Extract to read:
From 1 July 2027, 20% of LNG export volumes must be available to Australian customers.

Myth 2: "Reservation will crash household gas bills overnight" — MISLEADING

The mechanism is supply-side. Retail prices respond gradually and depend on broader market dynamics. It's not an immediate retail price cut.

Myth 3: "Producers will just stop investing" — DEPENDS

Industry pushback is real. Genuine debate over whether 20% impacts investment incentives. Treasury's view: the long lead times and existing reserve base mean impact is manageable.

Myth 4: "All gas projects are covered" — MISLEADING

The mechanism applies to in-scope LNG export projects. Project-by-project scope is set in the legislation.

Myth 5: "It's a price cap" — FALSE

It's a volume reservation, not a price cap. Price is determined between producer and Australian buyer on commercial terms.

Myth 6: "ADGSM is still in force" — FALSE (from 1 July 2027)

The new mechanism supersedes ADGSM and the Heads of Agreement on commencement.

Myth 7: "Existing supply contracts are torn up" — FALSE

Pre-existing commercial commitments are protected during transition.

Myth 8: "Consumers see no benefit" — DEPENDS

For large industrial consumers, the impact is more direct (they negotiate against the reserved pool). For households, the impact is indirect via wholesale-retail pass-through.

Myth 9: "It's a Western Australia model" — MISLEADING

WA's domestic gas reservation (15%) is a different regime, applied state-based. The new federal reservation is structured for east-coast LNG, not a WA copy-paste.

Myth 10: "$35.5M in funding is too small to matter" — MISLEADING

The $35.5M is admin/setup cost for the regulator and design — not the value of the reserved gas. The reserved gas volume itself runs into hundreds of PJ/year, worth billions in market value.

But what if...

...will my gas bill drop from 1 July 2027? Probably not noticeably, and not immediately. The reservation is a wholesale-supply lever, not a retail price control. Retail gas prices respond gradually and depend on overall market balance, network charges (which are a big chunk of your bill), and your retailer's margin. Realistic outlook: easing upward pressure rather than a sudden drop.

...what about my electricity bill? Gas-fired power stations help set the wholesale electricity price in many east-coast markets. If domestic gas is cheaper, electricity prices tend to be cheaper too — but again, it's slow, indirect, and partial.

(Stored items)
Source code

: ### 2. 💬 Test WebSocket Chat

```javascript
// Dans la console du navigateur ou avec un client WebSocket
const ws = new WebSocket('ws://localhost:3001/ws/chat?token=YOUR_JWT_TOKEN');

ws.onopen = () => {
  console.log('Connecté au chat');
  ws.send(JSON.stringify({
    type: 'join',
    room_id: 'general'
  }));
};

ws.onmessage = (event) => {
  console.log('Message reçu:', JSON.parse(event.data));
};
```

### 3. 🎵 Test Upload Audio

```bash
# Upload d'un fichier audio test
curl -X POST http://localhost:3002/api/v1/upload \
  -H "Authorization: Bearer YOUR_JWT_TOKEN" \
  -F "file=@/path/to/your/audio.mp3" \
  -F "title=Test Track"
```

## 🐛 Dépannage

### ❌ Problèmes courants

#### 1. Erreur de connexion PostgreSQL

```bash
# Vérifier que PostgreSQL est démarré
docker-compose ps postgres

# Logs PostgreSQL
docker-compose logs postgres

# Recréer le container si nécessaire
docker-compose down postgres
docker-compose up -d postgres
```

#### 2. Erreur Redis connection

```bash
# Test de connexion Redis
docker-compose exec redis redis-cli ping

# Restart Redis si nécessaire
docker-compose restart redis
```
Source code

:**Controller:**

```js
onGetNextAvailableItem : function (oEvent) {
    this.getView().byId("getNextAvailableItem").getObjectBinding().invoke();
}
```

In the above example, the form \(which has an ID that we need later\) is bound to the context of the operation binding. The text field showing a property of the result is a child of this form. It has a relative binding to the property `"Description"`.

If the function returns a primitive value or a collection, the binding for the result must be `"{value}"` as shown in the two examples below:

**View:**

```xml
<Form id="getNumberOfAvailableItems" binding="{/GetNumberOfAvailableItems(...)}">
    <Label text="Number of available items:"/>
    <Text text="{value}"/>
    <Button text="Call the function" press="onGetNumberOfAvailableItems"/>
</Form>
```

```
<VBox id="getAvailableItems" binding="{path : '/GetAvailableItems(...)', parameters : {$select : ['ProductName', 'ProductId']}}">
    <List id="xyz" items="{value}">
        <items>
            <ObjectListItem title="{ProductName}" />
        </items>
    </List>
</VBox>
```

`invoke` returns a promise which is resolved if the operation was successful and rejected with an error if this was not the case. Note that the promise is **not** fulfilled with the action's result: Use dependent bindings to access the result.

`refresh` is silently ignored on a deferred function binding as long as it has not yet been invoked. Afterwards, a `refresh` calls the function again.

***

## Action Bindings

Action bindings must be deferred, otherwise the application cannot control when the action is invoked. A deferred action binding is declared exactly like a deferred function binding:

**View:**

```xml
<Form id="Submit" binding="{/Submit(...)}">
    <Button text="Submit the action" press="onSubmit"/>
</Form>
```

Task set:
(1) List every myth that the gas reservation text labels "MISLEADING."
(2) Go on with the text about the gas reservation, picking up after its last sentence.

Responses for each task:
(1)
- "Reservation will crash household gas bills overnight"
- "All gas projects are covered"
- "It's a Western Australia model"
- "$35.5M in funding is too small to matter"

(2)
...I want lower energy bills now — what actually works? Compare and switch retailers (use Energy Made Easy for most of Australia, or Victorian Energy Compare in VIC). Average household saves a few hundred dollars a year by switching. Check whether your state has a household energy bill rebate this year — most do (separate Budget measure).

...is this a return to "Aussie gas at Aussie prices"? Not exactly. The price still gets negotiated commercially — it's the volume that's reserved, not a special "mates rates" price. But more supply at home should soften the gap between local and export-parity prices over time.

...what about existing gas contracts? Protected during transition. The legislation explicitly preserves pre-existing commercial commitments — no contracts get torn up. New volumes from 1 July 2027 are where the reservation bites.

...does this apply to WA? No. WA already has its own state-based reservation (15%), separate regime. This new federal mechanism is for east-coast LNG projects.

...will gas producers just stop investing? Industry says yes; Treasury says no, because lead times are long and existing reserves are large. Genuine debate (see Myth 3) — but worth knowing the headline argument runs both ways.

Where genuine debate lives

  1. Whether 20% is the right share — some argue 15%, others 25%+.
  2. Whether the price-setting mechanism (commercial terms) protects domestic buyers enough vs export-parity.
  3. Whether the mechanism should be expanded to WA or kept east-coast only.
  4. Whether longer-term gas demand decline (electrification) makes the mechanism less critical.
  5. Investment certainty: how to balance reservation with continued capital deployment in new gas projects.

A useful filter

  1. Volume reservation or price cap? Volume only.
  2. East-coast LNG or all gas? In-scope LNG export projects.
  3. Immediate or 2027? From 1 July 2027.
  4. Domestic price impact? Gradual, supply-side; not an overnight retail cut.